Introduction

Vaginoplasty

Various neovagina creation methods are available, when a normal vagina is absent due to congenital or acquired diseases. Non-surgical methods (like vaginal dilation and traction) used to be the first choice of treatment, they are successful and avoid surgery-related risks.1–3 However, non-surgical methods are associated with vaginal prolapse, shorter vaginal depths, low patients’ satisfaction, long-term agony and mental as well as emotional stress.4,5 Vaginoplasty should arguably result in an anatomically and functionally normal vagina, be minimally or non-invasive, avoid dilation necessity and prevent scars, stenosis or contracture.6,7 Many physicians and patients prefer surgery, as non-surgical vaginoplasty takes 2-24 months and surgical correction is often required to improve or allow sexual activity and to restore severe defects with extra-vaginal tissue. Surgical vaginoplasty is therefore gaining interest as therapeutic strategy for women with absent vagina or vaginal malformation, with 39,000-650,000 estimated annual surgeries11 Based on 3,904,727,342 female inhabitants in 2021 with 1:1,500-10,000 MRKHS patients, this results in 39,047-650,788 vaginoplasty surgeries for 10-25% surgical vaginoplasty treatment..5,8 Over 20 vaginoplasty methods have been advocated the past centuries, each with specific (dis)advantages and so the ideal method is a matter of debate.9 These surgical approaches are generally specified as cavity dissection procedure with or without grafting technique.
Vaginoplasty techniques generally differ with respect to applied donor tissue, with penile-inversion- and penoscrotal surgery as MtF-specific methods.27 However, skin volume is not always sufficient, especially with hypoplasia due to hormone therapy initiation in early adolescence.28 Alternative methods use skin flap- or (laparoscopic) bowel segment approaches29,30or experiment with amnion grafts, oral mucosa or decellularized tissue. Gender surgeons prefer the inverted penoscrotal technique, but no consensus exists on the ideal technique. Publications of complications and patient-reported outcomes are limited, with only one review comparing outcome of various surgical techniques.31,32Initially, publications referred to MtF patients as male transsexuals with male pronounces, which gradually changed to female identity recognition. Initially, surgery aimed for male genitalia removal and measured post-surgical marriage quantity without partner awareness of original genitals. Today, patient-reported outcomes emphasis on aesthetics and functionality and require the neovagina to be hairless, moist and minimally 11 cm deep and 3 cm wide, with labia minora, majora and a sensate clitoris.14,25
MRKH vaginoplasty methods are Davydov-, Intestinal-, McIndoe-, Skin flap-, Vecchietti- or Wharton-Sheares-George technique.

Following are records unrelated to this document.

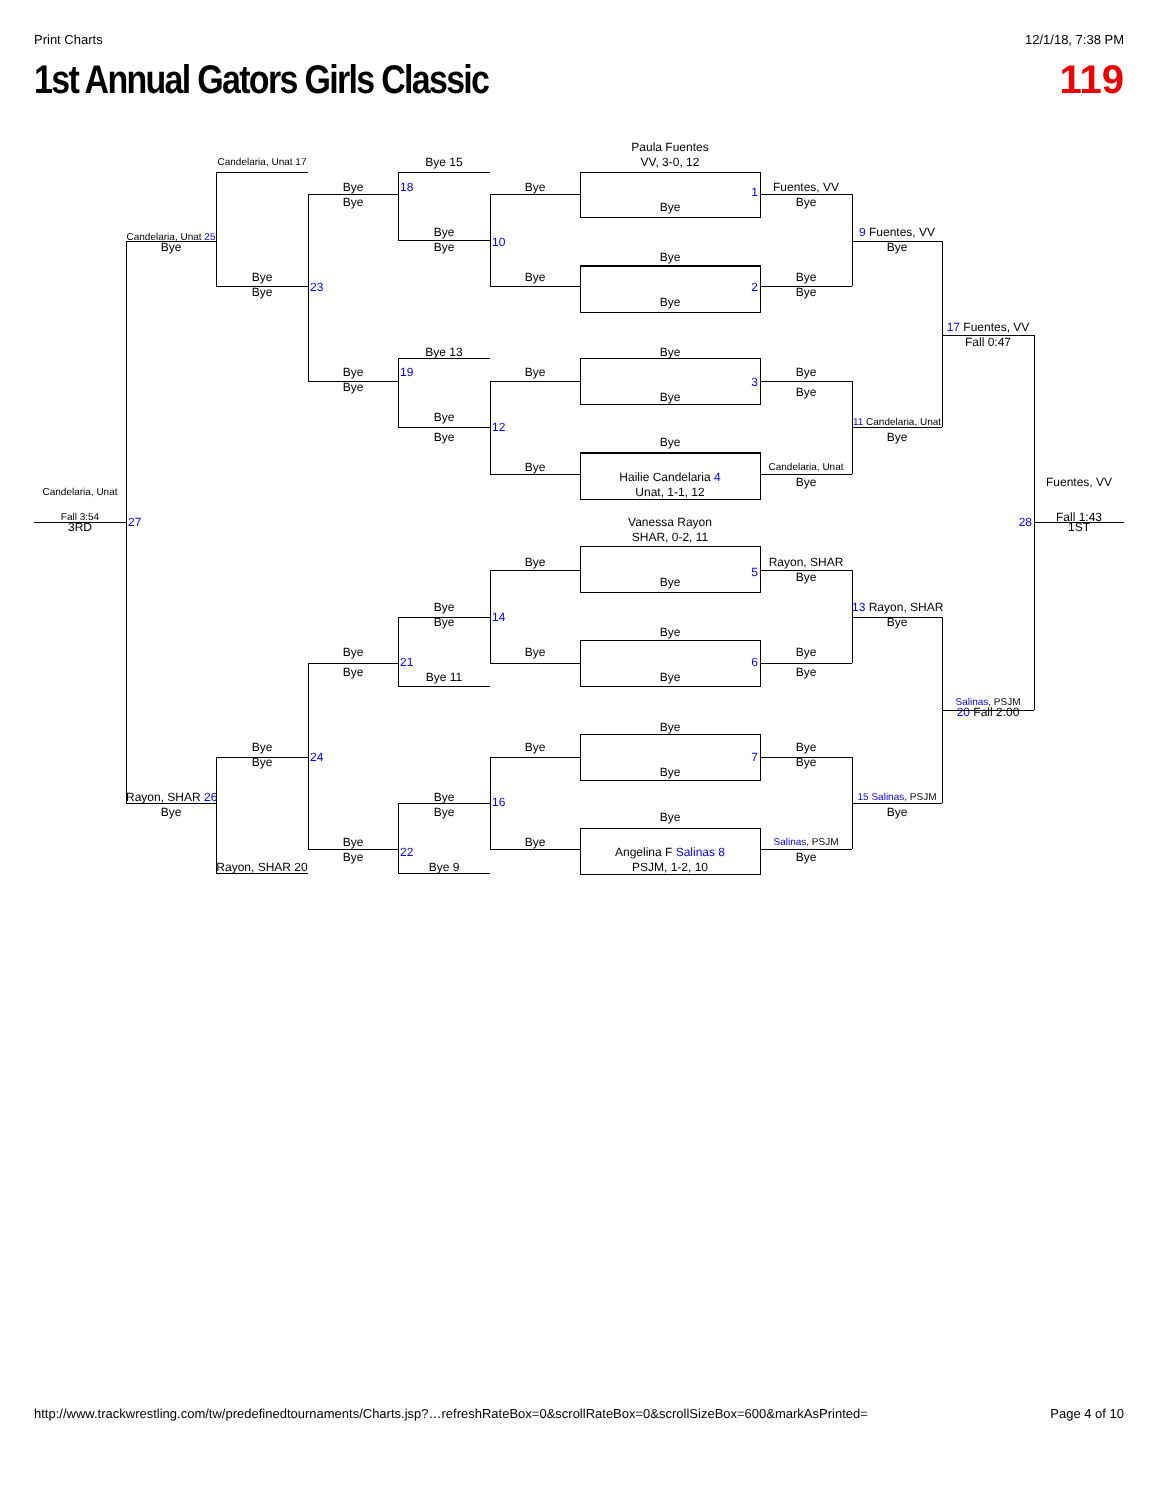Print Charts 12/1/18, 7:38 PM
1st Annual Gators Girls Classic
119
Paula Fuentes
Candelaria, Unat 17
Bye 15
VV, 3-0, 12
Bye
18
Bye
Fuentes, VV
1
Bye
Bye
Bye
Bye
9 Fuentes, VV
Candelaria, Unat 25
10
Bye
Bye
Bye
Bye
Bye
Bye
Bye
23
2
Bye
Bye
Bye
17 Fuentes, VV
Fall 0:47
Bye 13
Bye
Bye
19
Bye
Bye
3
Bye
Bye
Bye
Bye
11 Candelaria, Unat
12
Bye
Bye
Bye
Bye
Candelaria, Unat
Hailie Candelaria 4
Bye
Fuentes, VV
Candelaria, Unat
Unat, 1-1, 12
Fall 3:54
Fall 1:43
27
Vanessa Rayon
28
3RD
1ST
SHAR, 0-2, 11
Bye
Rayon, SHAR
5
Bye
Bye
Bye
13 Rayon, SHAR
14
Bye
Bye
Bye
Bye
Bye
Bye
21
6
Bye
Bye
Bye 11
Bye
Salinas, PSJM
20 Fall 2:00
Bye
Bye
Bye
Bye
24
7
Bye
Bye
Bye
Rayon, SHAR 26
Bye
15 Salinas, PSJM
16
Bye
Bye
Bye
Bye
Bye
Bye
Salinas, PSJM
22
Angelina F Salinas 8
Bye
Bye
Rayon, SHAR 20
Bye 9
PSJM, 1-2, 10
http://www.trackwrestling.com/tw/predefinedtournaments/Charts.jsp?…refreshRateBox=0&scrollRateBox=0&scrollSizeBox=600&markAsPrinted= Page 4 of 10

There are few MRKHS comparative reviews on complications and patient-related outcomes and non to compare surgical techniques. Earlier, vaginoplasty outcome was assessed by neovagina length, sexual activity and whether patient or current partner was sexually satisfied.43–45 Today, sexual function and vaginoplasty satisfaction are assessed through extensive patient-centred questionnaires.

Objective

We attempted to evaluate peri-operative- and post-operative outcomes of MRKH- and GD-patients for various vaginoplasty techniques based on anatomy, complications, satisfaction, Quality of Life (QoL), sexual functioning and complaints. We hope this comparison will facilitate in further vaginoplasty development by highlighting weaknesses and strengths and that it will aid in well-educated decision making by patients and healthcare professionals when selecting a procedure. By revealing current information gaps, focal points for future research can be determined.